# box joints on long boards



## DKL (Sep 2, 2020)

Say I wanted to connect the corners of a large box with box joints- maybe a garden bed or something of similar scale. 

Obviously, table saw jig/dado is not going to work since holding long boards vertical and pushing them across the blade would be impossible.

How would you accomplish this?


----------



## FrankC (Aug 24, 2012)

One method is to raise dado blade to full height and run long board into it flat on the table good side up, not a perfect solution since the underside will be cut a bit longer, for a planter just add a piece to the inside corner to cover the gaps.


----------



## NoNails (Jun 6, 2016)

After you complete the task as defined by FrankC above (good idea) finish with a handheld router with a flush-cut bit / with the bearing on top ... the bearing rides on Frank's starting cut, set depth as appropriate.


----------



## yomanbill (Jul 7, 2020)

There are some good ideas above.

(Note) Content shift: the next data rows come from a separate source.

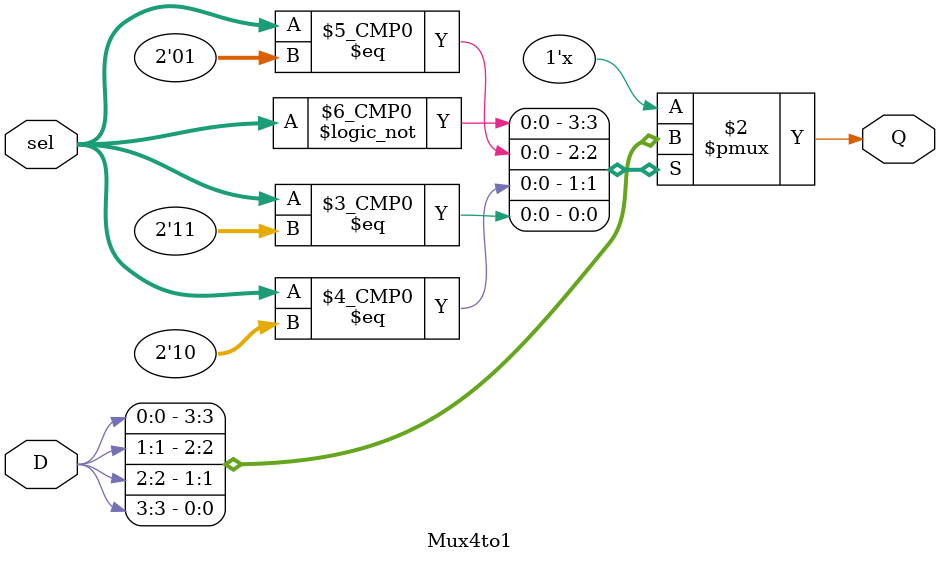
<source format=v>
`timescale 1ns / 1ps
module Mux4to1(D, sel, Q);

   input  [1:0] sel;          // Selection input
   input  [3:0]   D;          // 4-bit input
   output  reg    Q;          // an one-bit selected output

   always @ (D, sel) begin
   
      case(sel)               
         2'b00: Q = D[0];       
         2'b01: Q = D[1];
         2'b10: Q = D[2];
         2'b11: Q = D[3];
         default: Q = 1'b0;
      endcase
   
   end

endmodule

</source>
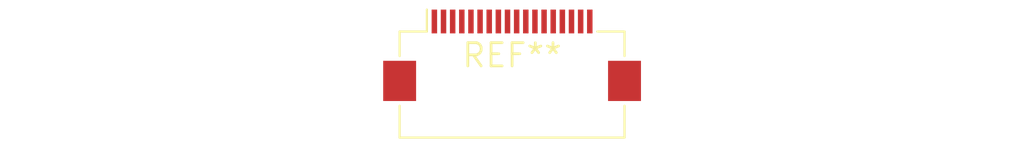
<source format=kicad_pcb>
(kicad_pcb (version 20240108) (generator pcbnew)

  (general
    (thickness 1.6)
  )

  (paper "A4")
  (layers
    (0 "F.Cu" signal)
    (31 "B.Cu" signal)
    (32 "B.Adhes" user "B.Adhesive")
    (33 "F.Adhes" user "F.Adhesive")
    (34 "B.Paste" user)
    (35 "F.Paste" user)
    (36 "B.SilkS" user "B.Silkscreen")
    (37 "F.SilkS" user "F.Silkscreen")
    (38 "B.Mask" user)
    (39 "F.Mask" user)
    (40 "Dwgs.User" user "User.Drawings")
    (41 "Cmts.User" user "User.Comments")
    (42 "Eco1.User" user "User.Eco1")
    (43 "Eco2.User" user "User.Eco2")
    (44 "Edge.Cuts" user)
    (45 "Margin" user)
    (46 "B.CrtYd" user "B.Courtyard")
    (47 "F.CrtYd" user "F.Courtyard")
    (48 "B.Fab" user)
    (49 "F.Fab" user)
    (50 "User.1" user)
    (51 "User.2" user)
    (52 "User.3" user)
    (53 "User.4" user)
    (54 "User.5" user)
    (55 "User.6" user)
    (56 "User.7" user)
    (57 "User.8" user)
    (58 "User.9" user)
  )

  (setup
    (pad_to_mask_clearance 0)
    (pcbplotparams
      (layerselection 0x00010fc_ffffffff)
      (plot_on_all_layers_selection 0x0000000_00000000)
      (disableapertmacros false)
      (usegerberextensions false)
      (usegerberattributes false)
      (usegerberadvancedattributes false)
      (creategerberjobfile false)
      (dashed_line_dash_ratio 12.000000)
      (dashed_line_gap_ratio 3.000000)
      (svgprecision 4)
      (plotframeref false)
      (viasonmask false)
      (mode 1)
      (useauxorigin false)
      (hpglpennumber 1)
      (hpglpenspeed 20)
      (hpglpendiameter 15.000000)
      (dxfpolygonmode false)
      (dxfimperialunits false)
      (dxfusepcbnewfont false)
      (psnegative false)
      (psa4output false)
      (plotreference false)
      (plotvalue false)
      (plotinvisibletext false)
      (sketchpadsonfab false)
      (subtractmaskfromsilk false)
      (outputformat 1)
      (mirror false)
      (drillshape 1)
      (scaleselection 1)
      (outputdirectory "")
    )
  )

  (net 0 "")

  (footprint "Hirose_FH12-18S-0.5SH_1x18-1MP_P0.50mm_Horizontal" (layer "F.Cu") (at 0 0))

)

</source>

However, for exterior purposes, I would not even consider making a lot of small fingers and notches for box joinery. Too much warping and splintering going on outdoors. I built a planter box some time ago using treated 2x6s and cut one notch in each end so that they can be stacked Lincoln Log style. The box is about 4-5 boards high and has held up very well. It is easy to do with either hand saw or skill saw and a lot of accuracy is not required.


----------



## DKL (Sep 2, 2020)

I should know better than to leave out details with you guys. The application I have in mind is indoor. I just used garden beds as an example of the length of boards I'd be working with. What I am considering is a simple perimeter frame to enclose 2 twin XL adjustable bed frames into a single king size bed. I am just exploring the feasibility of the idea. I like the appearance of box joints, but a big rectangle would be annoying if I ever had to move it.


----------



## Tool Agnostic (Aug 13, 2017)

I have yet to see a bed frame that was not designed for disassembly. Think about how you would get it in and out of the room. If it just a pure rectangle, accidental racking could crack one of the joints, too. 

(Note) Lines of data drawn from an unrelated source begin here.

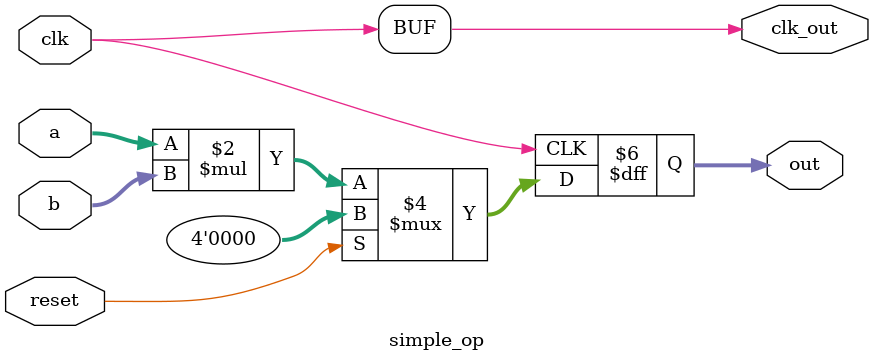
<source format=v>
module simple_op(
    clk,
    reset,
    a,
    b,    
    out,
    clk_out
    );

    input   clk;
    input   reset;
    input   [1:0] a,b;

    output  [3:0] out;
    output  clk_out;

    assign clk_out = clk;

    always @(posedge clk)
    begin
        case(reset)
            1'b0:       out <= a * b;
            default:    out <= 1'b0;
        endcase
    end
endmodule
</source>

I have seen large boxes (like toy chest size) made with box joints. If it were my project to cut box joints in ends of long boards, I would:

Make hardboard templates of the box joints. 
Attach the templates to the boards with double tape.
Rough cut the box joints with a handheld jigsaw.
Smooth cut the box joints with a router and a template router bit.
Use a marking knife to mark the box joint corners on the wood. This step might be easier to do early in the process.
Hand cut the corner sides with a Japanese saw, using the existing sides to guide the blade straight to the corner.
Hand cut the corner backs carefully with a chisel. 
Test the fit and adjust as needed. 
You get the idea. Others may suggest variations, improvements, and refinements. 

My other thought would be to make a jig that can guide a router while it is held sideways.


----------



## yomanbill (Jul 7, 2020)

I made a bed frame with corners like this a while back. It worked out OK.


----------



## Tool Agnostic (Aug 13, 2017)

yomanbill said:


> I made a bed frame with corners like this a while back. It worked out OK.
> (Photo of bed frame with box joint and bolts for disassembly. See above.)


How did you cut the box joints?


----------



## Dave McCann (Jun 21, 2020)

DKL said:


> Obviously, table saw jig/dado is not going to work since holding long boards vertical and pushing them across the blade would be impossible.


There are commercially made jigs which clamp to the face of the board, which are designed to allow one to cut box joints into the ends of boards of any length.
One such jig, I suspect there are others as well.
Leigh - Box Joint & Beehive Router Jig (woodcraft.com)


----------



## yomanbill (Jul 7, 2020)

If I remember correctly, I rough cut them with the band saw and then cleaned them up with the router and chisel. Of course, the rough cut could also be done with a jig saw or hand saw.


----------



## epicfail48 (Mar 27, 2014)

Tool Agnostic said:


> Think about how you would get it in and out of the room.


Same way you get the mattress and box spring in and out of the room. Depends on the size of the headboard of course, but for a platform style bed theres not much issue


----------



## Tool Agnostic (Aug 13, 2017)

DKL said:


> [...] What I am considering is a simple perimeter frame to enclose 2 twin XL adjustable bed frames into a single king size bed. [...]





Tool Agnostic said:


> [...] Think about how you would get it in and out of the room. [...]





epicfail48 said:


> Same way you get the mattress and box spring in and out of the room. Depends on the size of the headboard of course, but for a platform style bed theres not much issue


True, the mattresses bend, but on the largest beds, the box springs are divided into two parts and the frames are designed to be disassembled. That makes portability easier. Sometimes it is the only way to get a king bed into a room. 

The OP's frame would encompass an entire king size bed. I would design it to come apart. Otherwise, it may be difficult or impossible to move to the desired location.


----------



## gj13us (Apr 19, 2016)

I made several garden beds using box joint corners with 2x12s. I cut them with a jig saw and cleaned them up with a chisel. Then used deck screws to hold them together. They've held pretty well for the past 10 years or so.
eta: the wood itself is starting to rot but the joints are holding.


----------